There was a taxi rank with two cars. The first was taken by some passengers, leaving just one remaining chance to get home safely. It was only quarter past five, but the sun was well on its way to setting, the place was almost deserted, and I wasn't prepared to let my chance drive off. So I took that taxi. It cost 170 Rand, which at about EUR 17 isn't disastrous. But it underscores what a difficult city Johannesburg is.
After arriving back at the hostel, I needed some food. I thought this would just be a simple question of wandering around looking for a fast food joint. It was dark, so I locked my bag in the safe so that a mugging wouldn't be a disaster.
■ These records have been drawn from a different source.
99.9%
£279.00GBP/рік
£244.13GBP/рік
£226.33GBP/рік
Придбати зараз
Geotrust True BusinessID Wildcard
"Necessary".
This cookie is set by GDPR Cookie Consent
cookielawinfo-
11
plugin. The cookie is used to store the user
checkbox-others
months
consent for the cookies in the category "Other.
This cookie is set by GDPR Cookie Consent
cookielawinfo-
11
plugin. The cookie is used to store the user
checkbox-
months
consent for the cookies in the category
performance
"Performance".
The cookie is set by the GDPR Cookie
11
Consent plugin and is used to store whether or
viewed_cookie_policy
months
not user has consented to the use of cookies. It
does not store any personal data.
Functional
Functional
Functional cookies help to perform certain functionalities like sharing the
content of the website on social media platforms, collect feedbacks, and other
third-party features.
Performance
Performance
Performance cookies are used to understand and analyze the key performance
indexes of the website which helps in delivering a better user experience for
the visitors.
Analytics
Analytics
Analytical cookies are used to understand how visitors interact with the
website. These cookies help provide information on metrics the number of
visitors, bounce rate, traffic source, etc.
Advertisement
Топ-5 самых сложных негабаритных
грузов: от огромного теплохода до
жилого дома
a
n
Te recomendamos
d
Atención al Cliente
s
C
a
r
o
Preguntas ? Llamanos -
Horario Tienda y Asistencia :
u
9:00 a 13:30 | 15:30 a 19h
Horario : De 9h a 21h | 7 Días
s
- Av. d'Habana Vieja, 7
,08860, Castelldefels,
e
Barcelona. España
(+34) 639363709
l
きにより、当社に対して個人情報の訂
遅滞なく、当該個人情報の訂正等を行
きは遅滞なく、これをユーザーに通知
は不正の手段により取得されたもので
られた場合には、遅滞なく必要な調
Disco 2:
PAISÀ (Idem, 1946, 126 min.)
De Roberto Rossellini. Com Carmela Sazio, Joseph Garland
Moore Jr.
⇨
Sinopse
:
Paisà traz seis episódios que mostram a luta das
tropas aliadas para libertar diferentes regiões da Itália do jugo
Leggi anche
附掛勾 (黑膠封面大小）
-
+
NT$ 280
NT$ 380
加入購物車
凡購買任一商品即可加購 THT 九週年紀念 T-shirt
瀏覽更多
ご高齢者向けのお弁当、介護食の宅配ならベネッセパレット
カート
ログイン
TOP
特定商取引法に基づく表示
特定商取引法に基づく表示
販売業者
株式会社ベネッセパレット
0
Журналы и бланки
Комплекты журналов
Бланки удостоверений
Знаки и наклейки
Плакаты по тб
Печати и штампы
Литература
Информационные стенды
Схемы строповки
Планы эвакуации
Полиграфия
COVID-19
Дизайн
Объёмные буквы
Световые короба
I stupidly forgot to put my wallet in there too, so despite this I was still terrified of being mugged. I walked down to the one shopping centre I'd visited earlier, but soon found that there weren't any real restaurants open, just cafes. So I decided to try in the other direction, where I'd heard there was another shopping centre. I didn't know exactly where though, and after walking for an unreasonably long time, I decided that it was a silly idea to explore in the dark, and walked back. I ended up going to the supermarket part of Woolworths and buying myself some cold couscous salad, rolls and bananas. Which was nice enough, but not what I was trying for.
So that seems like a good summary of Johannesburg. There are very nice places to be in Johannesburg, and they are generally surrounded by high, spiky, probably electric, fences. Between these fences lie interminable tracts of hellishly terrifying suburbs, through which you can only pass in an expensive taxi with the windows wound up. It's really not my kind of place.